- **Exercise instructions**
Pull out every line of text from each data entry below and reproduce the lines word for word, in their original order.

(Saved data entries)
Segment Open
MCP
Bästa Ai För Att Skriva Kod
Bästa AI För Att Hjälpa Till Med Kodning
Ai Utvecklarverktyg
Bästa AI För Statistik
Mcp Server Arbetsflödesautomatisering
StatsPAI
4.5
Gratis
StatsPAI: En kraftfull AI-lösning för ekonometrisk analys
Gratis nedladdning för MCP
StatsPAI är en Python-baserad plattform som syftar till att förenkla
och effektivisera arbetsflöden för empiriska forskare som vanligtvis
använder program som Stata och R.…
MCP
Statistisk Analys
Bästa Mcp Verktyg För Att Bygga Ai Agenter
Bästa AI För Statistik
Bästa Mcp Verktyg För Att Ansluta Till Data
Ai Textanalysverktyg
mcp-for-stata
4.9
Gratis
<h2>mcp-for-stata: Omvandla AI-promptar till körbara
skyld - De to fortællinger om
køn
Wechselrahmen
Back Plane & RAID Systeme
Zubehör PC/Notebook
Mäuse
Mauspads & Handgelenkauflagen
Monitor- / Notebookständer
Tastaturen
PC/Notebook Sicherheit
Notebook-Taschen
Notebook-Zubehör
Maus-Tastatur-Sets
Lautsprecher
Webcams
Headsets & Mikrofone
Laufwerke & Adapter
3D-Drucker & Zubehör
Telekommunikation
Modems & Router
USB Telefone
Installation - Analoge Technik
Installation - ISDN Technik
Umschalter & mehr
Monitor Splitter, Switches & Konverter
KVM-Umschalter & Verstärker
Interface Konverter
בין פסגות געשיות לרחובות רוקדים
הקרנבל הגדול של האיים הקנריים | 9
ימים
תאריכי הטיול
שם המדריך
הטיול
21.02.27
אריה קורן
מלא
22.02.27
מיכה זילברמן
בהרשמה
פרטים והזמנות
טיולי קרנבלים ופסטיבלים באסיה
Segment Closed
- **Task response**
MCP
Bästa Ai För Att Skriva Kod
Bästa AI För Att Hjälpa Till Med Kodning
Ai Utvecklarverktyg
Bästa AI För Statistik
Mcp Server Arbetsflödesautomatisering
StatsPAI
4.5
Gratis
StatsPAI: En kraftfull AI-lösning för ekonometrisk analys
Gratis nedladdning för MCP
StatsPAI är en Python-baserad plattform som syftar till att förenkla
och effektivisera arbetsflöden för empiriska forskare som vanligtvis
använder program som Stata och R.…
MCP
Statistisk Analys
Bästa Mcp Verktyg För Att Bygga Ai Agenter
Bästa AI För Statistik
Bästa Mcp Verktyg För Att Ansluta Till Data
Ai Textanalysverktyg
mcp-for-stata
4.9
Gratis
<h2>mcp-for-stata: Omvandla AI-promptar till körbara
skyld - De to fortællinger om
køn
Wechselrahmen
Back Plane & RAID Systeme
Zubehör PC/Notebook
Mäuse
Mauspads & Handgelenkauflagen
Monitor- / Notebookständer
Tastaturen
PC/Notebook Sicherheit
Notebook-Taschen
Notebook-Zubehör
Maus-Tastatur-Sets
Lautsprecher
Webcams
Headsets & Mikrofone
Laufwerke & Adapter
3D-Drucker & Zubehör
Telekommunikation
Modems & Router
USB Telefone
Installation - Analoge Technik
Installation - ISDN Technik
Umschalter & mehr
Monitor Splitter, Switches & Konverter
KVM-Umschalter & Verstärker
Interface Konverter
בין פסגות געשיות לרחובות רוקדים
הקרנבל הגדול של האיים הקנריים | 9
ימים
תאריכי הטיול
שם המדריך
הטיול
21.02.27
אריה קורן
מלא
22.02.27
מיכה זילברמן
בהרשמה
פרטים והזמנות
טיולי קרנבלים ופסטיבלים באסיה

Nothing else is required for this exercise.